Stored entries
•••••

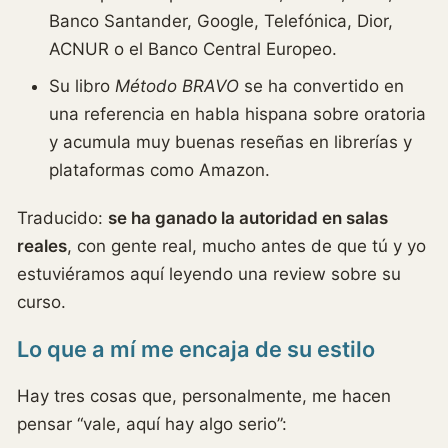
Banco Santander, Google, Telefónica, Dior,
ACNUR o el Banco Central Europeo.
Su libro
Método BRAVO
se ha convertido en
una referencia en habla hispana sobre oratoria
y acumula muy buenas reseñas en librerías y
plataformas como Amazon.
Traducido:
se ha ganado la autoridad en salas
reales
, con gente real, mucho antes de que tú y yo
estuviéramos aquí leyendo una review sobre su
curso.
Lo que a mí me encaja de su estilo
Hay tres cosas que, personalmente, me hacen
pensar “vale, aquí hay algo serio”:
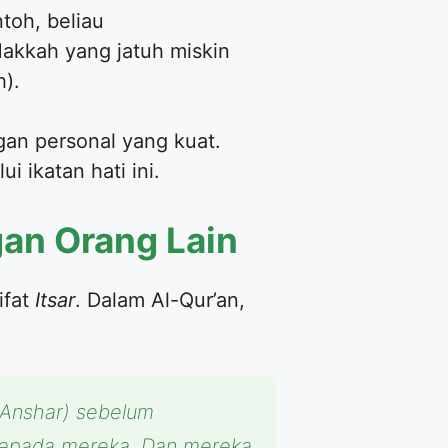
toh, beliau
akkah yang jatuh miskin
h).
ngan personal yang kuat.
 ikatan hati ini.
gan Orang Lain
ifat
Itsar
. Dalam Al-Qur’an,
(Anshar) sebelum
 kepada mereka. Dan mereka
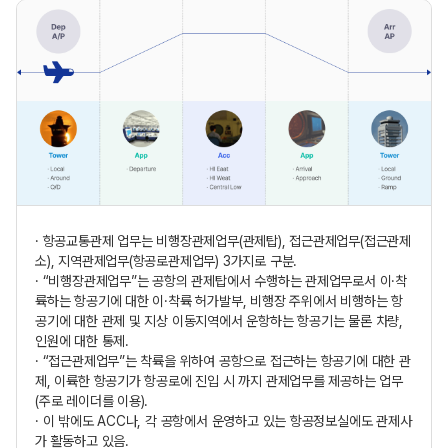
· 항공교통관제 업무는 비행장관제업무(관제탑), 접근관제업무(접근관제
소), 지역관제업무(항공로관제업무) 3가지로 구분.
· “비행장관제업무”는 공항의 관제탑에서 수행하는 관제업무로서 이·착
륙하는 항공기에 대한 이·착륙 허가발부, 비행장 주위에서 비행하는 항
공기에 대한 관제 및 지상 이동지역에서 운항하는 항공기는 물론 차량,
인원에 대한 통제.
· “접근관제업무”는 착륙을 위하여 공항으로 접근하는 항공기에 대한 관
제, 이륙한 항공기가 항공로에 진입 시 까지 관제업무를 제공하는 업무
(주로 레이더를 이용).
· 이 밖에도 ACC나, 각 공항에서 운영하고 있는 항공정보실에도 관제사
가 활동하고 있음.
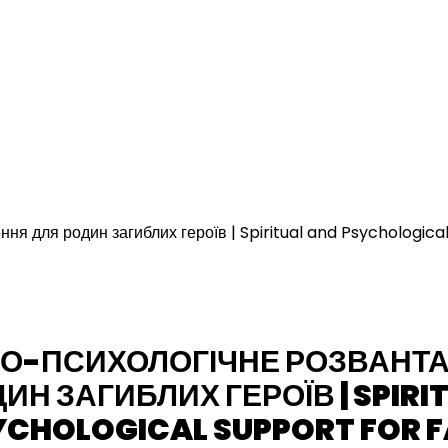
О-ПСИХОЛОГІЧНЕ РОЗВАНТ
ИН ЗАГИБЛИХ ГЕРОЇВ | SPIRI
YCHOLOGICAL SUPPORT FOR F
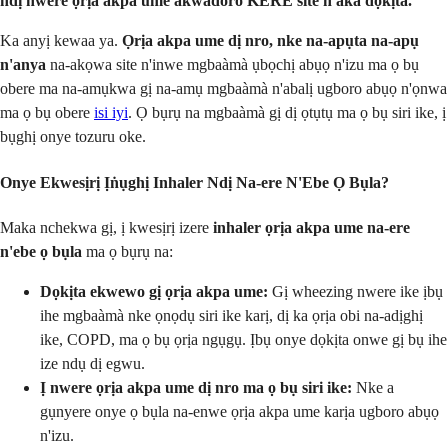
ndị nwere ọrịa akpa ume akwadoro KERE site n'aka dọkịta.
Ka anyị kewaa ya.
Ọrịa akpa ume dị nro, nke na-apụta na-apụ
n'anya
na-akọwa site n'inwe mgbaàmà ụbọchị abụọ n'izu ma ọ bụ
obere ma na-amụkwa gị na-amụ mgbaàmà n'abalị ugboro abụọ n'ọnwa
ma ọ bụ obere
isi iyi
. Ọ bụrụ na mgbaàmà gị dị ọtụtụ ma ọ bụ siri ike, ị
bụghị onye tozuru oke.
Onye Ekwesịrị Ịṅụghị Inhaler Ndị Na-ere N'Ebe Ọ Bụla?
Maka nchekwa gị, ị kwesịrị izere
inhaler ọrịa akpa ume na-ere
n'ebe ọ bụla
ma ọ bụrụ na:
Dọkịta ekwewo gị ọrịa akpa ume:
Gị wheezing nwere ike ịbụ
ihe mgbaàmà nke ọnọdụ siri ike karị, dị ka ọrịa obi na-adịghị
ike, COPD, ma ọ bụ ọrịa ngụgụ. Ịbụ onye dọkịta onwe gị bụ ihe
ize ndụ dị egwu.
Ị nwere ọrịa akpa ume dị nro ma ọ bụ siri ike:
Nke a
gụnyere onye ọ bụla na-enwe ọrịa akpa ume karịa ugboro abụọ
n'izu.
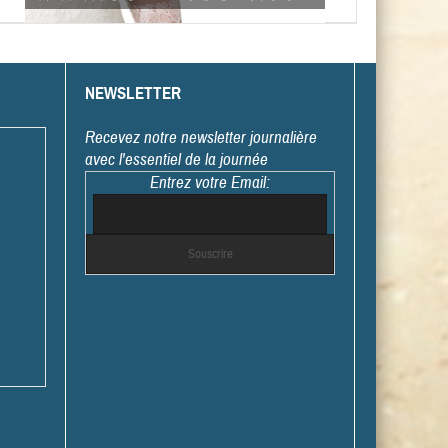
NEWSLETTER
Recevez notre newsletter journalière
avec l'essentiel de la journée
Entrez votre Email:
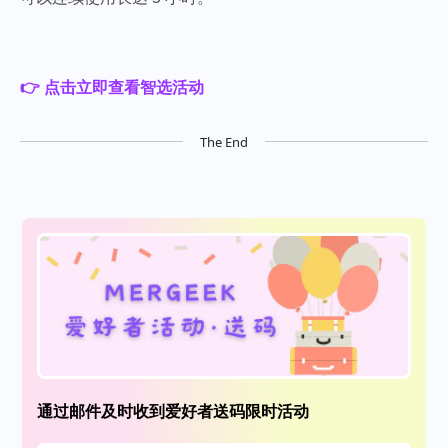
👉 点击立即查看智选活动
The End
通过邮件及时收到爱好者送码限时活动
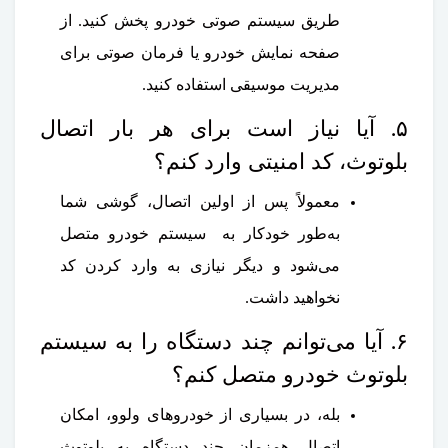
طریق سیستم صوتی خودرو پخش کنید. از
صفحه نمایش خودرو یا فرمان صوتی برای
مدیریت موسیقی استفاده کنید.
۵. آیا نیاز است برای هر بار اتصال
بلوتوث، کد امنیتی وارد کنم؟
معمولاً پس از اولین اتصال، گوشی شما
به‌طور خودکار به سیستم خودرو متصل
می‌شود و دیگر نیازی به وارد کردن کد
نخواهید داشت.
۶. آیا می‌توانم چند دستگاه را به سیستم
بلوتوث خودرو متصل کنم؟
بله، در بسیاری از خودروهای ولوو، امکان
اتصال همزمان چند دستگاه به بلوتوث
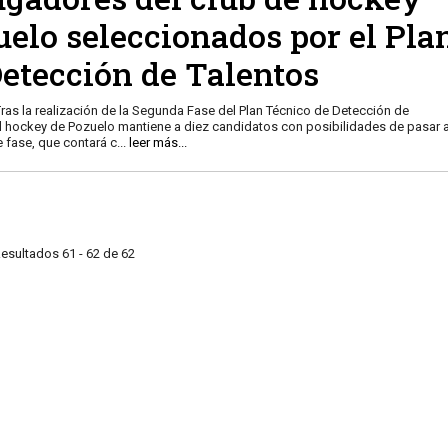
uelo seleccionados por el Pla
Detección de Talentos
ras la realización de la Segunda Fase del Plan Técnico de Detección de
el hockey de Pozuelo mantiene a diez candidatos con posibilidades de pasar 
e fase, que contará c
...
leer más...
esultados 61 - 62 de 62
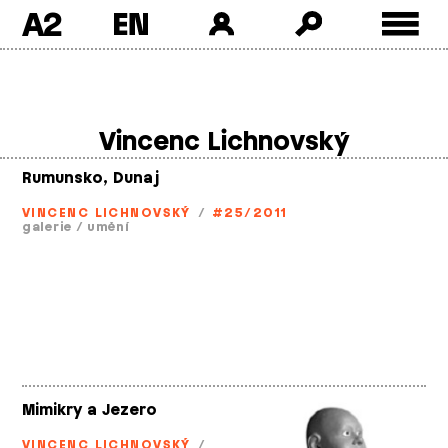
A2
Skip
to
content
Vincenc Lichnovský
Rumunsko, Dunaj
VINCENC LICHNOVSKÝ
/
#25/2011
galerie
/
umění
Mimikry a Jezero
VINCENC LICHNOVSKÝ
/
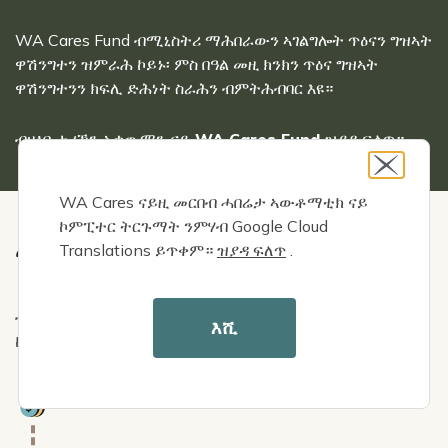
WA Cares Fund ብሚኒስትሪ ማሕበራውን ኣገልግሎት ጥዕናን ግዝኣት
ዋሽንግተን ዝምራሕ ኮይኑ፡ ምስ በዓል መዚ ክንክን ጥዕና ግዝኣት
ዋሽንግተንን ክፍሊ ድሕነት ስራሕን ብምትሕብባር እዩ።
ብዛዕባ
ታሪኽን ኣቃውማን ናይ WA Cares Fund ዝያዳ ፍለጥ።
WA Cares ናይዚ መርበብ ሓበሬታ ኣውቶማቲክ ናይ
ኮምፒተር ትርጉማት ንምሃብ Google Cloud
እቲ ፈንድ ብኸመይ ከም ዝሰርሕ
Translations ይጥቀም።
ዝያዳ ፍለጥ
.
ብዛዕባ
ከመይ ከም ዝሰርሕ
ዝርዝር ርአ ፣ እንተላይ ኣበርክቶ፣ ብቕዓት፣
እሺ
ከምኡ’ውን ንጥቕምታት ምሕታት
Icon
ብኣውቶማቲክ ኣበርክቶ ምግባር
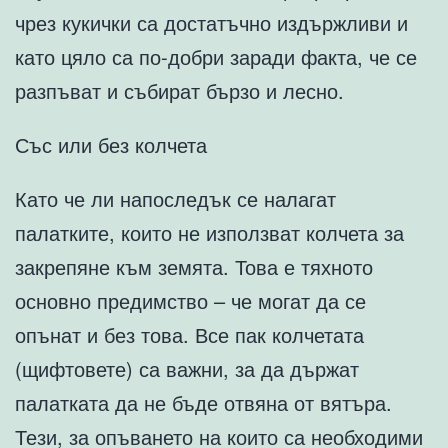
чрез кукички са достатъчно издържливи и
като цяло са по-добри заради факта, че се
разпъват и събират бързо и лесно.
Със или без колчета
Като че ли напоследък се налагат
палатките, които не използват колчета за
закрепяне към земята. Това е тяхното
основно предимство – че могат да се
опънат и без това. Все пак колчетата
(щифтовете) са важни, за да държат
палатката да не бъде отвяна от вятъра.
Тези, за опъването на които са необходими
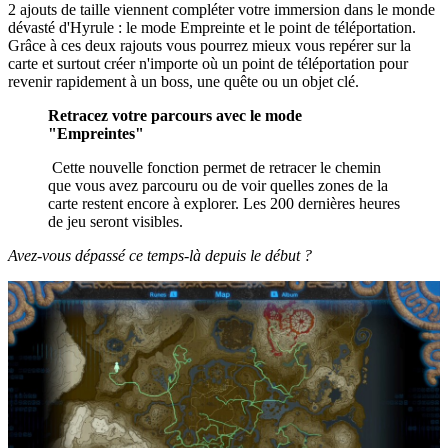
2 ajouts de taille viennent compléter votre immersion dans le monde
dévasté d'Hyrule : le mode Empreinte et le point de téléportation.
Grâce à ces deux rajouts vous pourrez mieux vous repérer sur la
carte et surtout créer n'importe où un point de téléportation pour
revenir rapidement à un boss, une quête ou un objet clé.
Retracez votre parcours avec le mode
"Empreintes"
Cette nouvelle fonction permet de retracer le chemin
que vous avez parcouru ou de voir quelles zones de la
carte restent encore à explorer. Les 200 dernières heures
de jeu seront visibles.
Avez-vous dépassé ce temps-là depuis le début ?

•••••

Task instructions » Every line of the data above should be quoted exactly. Omit the pictures.

Task answer »
Banco Santander, Google, Telefónica, Dior,
ACNUR o el Banco Central Europeo.
Su libro
Método BRAVO
se ha convertido en
una referencia en habla hispana sobre oratoria
y acumula muy buenas reseñas en librerías y
plataformas como Amazon.
Traducido:
se ha ganado la autoridad en salas
reales
, con gente real, mucho antes de que tú y yo
estuviéramos aquí leyendo una review sobre su
curso.
Lo que a mí me encaja de su estilo
Hay tres cosas que, personalmente, me hacen
pensar “vale, aquí hay algo serio”:
toh, beliau
akkah yang jatuh miskin
h).
ngan personal yang kuat.
 ikatan hati ini.
gan Orang Lain
ifat
Itsar
. Dalam Al-Qur’an,
(Anshar) sebelum
 kepada mereka. Dan mereka
· 항공교통관제 업무는 비행장관제업무(관제탑), 접근관제업무(접근관제
소), 지역관제업무(항공로관제업무) 3가지로 구분.
· “비행장관제업무”는 공항의 관제탑에서 수행하는 관제업무로서 이·착
륙하는 항공기에 대한 이·착륙 허가발부, 비행장 주위에서 비행하는 항
공기에 대한 관제 및 지상 이동지역에서 운항하는 항공기는 물론 차량,
인원에 대한 통제.
· “접근관제업무”는 착륙을 위하여 공항으로 접근하는 항공기에 대한 관
제, 이륙한 항공기가 항공로에 진입 시 까지 관제업무를 제공하는 업무
(주로 레이더를 이용).
· 이 밖에도 ACC나, 각 공항에서 운영하고 있는 항공정보실에도 관제사
가 활동하고 있음.
О-ПСИХОЛОГІЧНЕ РОЗВАНТ
ИН ЗАГИБЛИХ ГЕРОЇВ | SPIRI
YCHOLOGICAL SUPPORT FOR F
ndị nwere ọrịa akpa ume akwadoro KERE site n'aka dọkịta.
Ka anyị kewaa ya.
Ọrịa akpa ume dị nro, nke na-apụta na-apụ
n'anya
na-akọwa site n'inwe mgbaàmà ụbọchị abụọ n'izu ma ọ bụ
obere ma na-amụkwa gị na-amụ mgbaàmà n'abalị ugboro abụọ n'ọnwa
ma ọ bụ obere
isi iyi
. Ọ bụrụ na mgbaàmà gị dị ọtụtụ ma ọ bụ siri ike, ị
bụghị onye tozuru oke.
Onye Ekwesịrị Ịṅụghị Inhaler Ndị Na-ere N'Ebe Ọ Bụla?
Maka nchekwa gị, ị kwesịrị izere
inhaler ọrịa akpa ume na-ere
n'ebe ọ bụla
ma ọ bụrụ na:
Dọkịta ekwewo gị ọrịa akpa ume:
Gị wheezing nwere ike ịbụ
ihe mgbaàmà nke ọnọdụ siri ike karị, dị ka ọrịa obi na-adịghị
ike, COPD, ma ọ bụ ọrịa ngụgụ. Ịbụ onye dọkịta onwe gị bụ ihe
ize ndụ dị egwu.
Ị nwere ọrịa akpa ume dị nro ma ọ bụ siri ike:
Nke a
gụnyere onye ọ bụla na-enwe ọrịa akpa ume karịa ugboro abụọ
n'izu.
NEWSLETTER
Recevez notre newsletter journalière
avec l'essentiel de la journée
Entrez votre Email:
👉 点击立即查看智选活动
The End
通过邮件及时收到爱好者送码限时活动
طریق سیستم صوتی خودرو پخش کنید. از
صفحه نمایش خودرو یا فرمان صوتی برای
مدیریت موسیقی استفاده کنید.
۵. آیا نیاز است برای هر بار اتصال
بلوتوث، کد امنیتی وارد کنم؟
معمولاً پس از اولین اتصال، گوشی شما
به‌طور خودکار به سیستم خودرو متصل
می‌شود و دیگر نیازی به وارد کردن کد
نخواهید داشت.
۶. آیا می‌توانم چند دستگاه را به سیستم
بلوتوث خودرو متصل کنم؟
بله، در بسیاری از خودروهای ولوو، امکان
اتصال همزمان چند دستگاه به بلوتوث
uelo seleccionados por el Pla
Detección de Talentos
ras la realización de la Segunda Fase del Plan Técnico de Detección de
el hockey de Pozuelo mantiene a diez candidatos con posibilidades de pasar 
e fase, que contará c
...
leer más...
esultados 61 - 62 de 62
A2
Skip
to
content
Vincenc Lichnovský
Rumunsko, Dunaj
VINCENC LICHNOVSKÝ
/
#25/2011
galerie
/
umění
Mimikry a Jezero
VINCENC LICHNOVSKÝ
/
WA Cares Fund ብሚኒስትሪ ማሕበራውን ኣገልግሎት ጥዕናን ግዝኣት
ዋሽንግተን ዝምራሕ ኮይኑ፡ ምስ በዓል መዚ ክንክን ጥዕና ግዝኣት
ዋሽንግተንን ክፍሊ ድሕነት ስራሕን ብምትሕብባር እዩ።
ብዛዕባ
ታሪኽን ኣቃውማን ናይ WA Cares Fund ዝያዳ ፍለጥ።
WA Cares ናይዚ መርበብ ሓበሬታ ኣውቶማቲክ ናይ
ኮምፒተር ትርጉማት ንምሃብ Google Cloud
እቲ ፈንድ ብኸመይ ከም ዝሰርሕ
Translations ይጥቀም።
ዝያዳ ፍለጥ
.
ብዛዕባ
ከመይ ከም ዝሰርሕ
ዝርዝር ርአ ፣ እንተላይ ኣበርክቶ፣ ብቕዓት፣
እሺ
ከምኡ’ውን ንጥቕምታት ምሕታት
Icon
ብኣውቶማቲክ ኣበርክቶ ምግባር
чрез кукички са достатъчно издържливи и
като цяло са по-добри заради факта, че се
разпъват и събират бързо и лесно.
Със или без колчета
Като че ли напоследък се налагат
палатките, които не използват колчета за
закрепяне към земята. Това е тяхното
основно предимство – че могат да се
опънат и без това. Все пак колчетата
(щифтовете) са важни, за да държат
палатката да не бъде отвяна от вятъра.
Тези, за опъването на които са необходими
2 ajouts de taille viennent compléter votre immersion dans le monde
dévasté d'Hyrule : le mode Empreinte et le point de téléportation.
Grâce à ces deux rajouts vous pourrez mieux vous repérer sur la
carte et surtout créer n'importe où un point de téléportation pour
revenir rapidement à un boss, une quête ou un objet clé.
Retracez votre parcours avec le mode
"Empreintes"
Cette nouvelle fonction permet de retracer le chemin
que vous avez parcouru ou de voir quelles zones de la
carte restent encore à explorer. Les 200 dernières heures
de jeu seront visibles.
Avez-vous dépassé ce temps-là depuis le début ?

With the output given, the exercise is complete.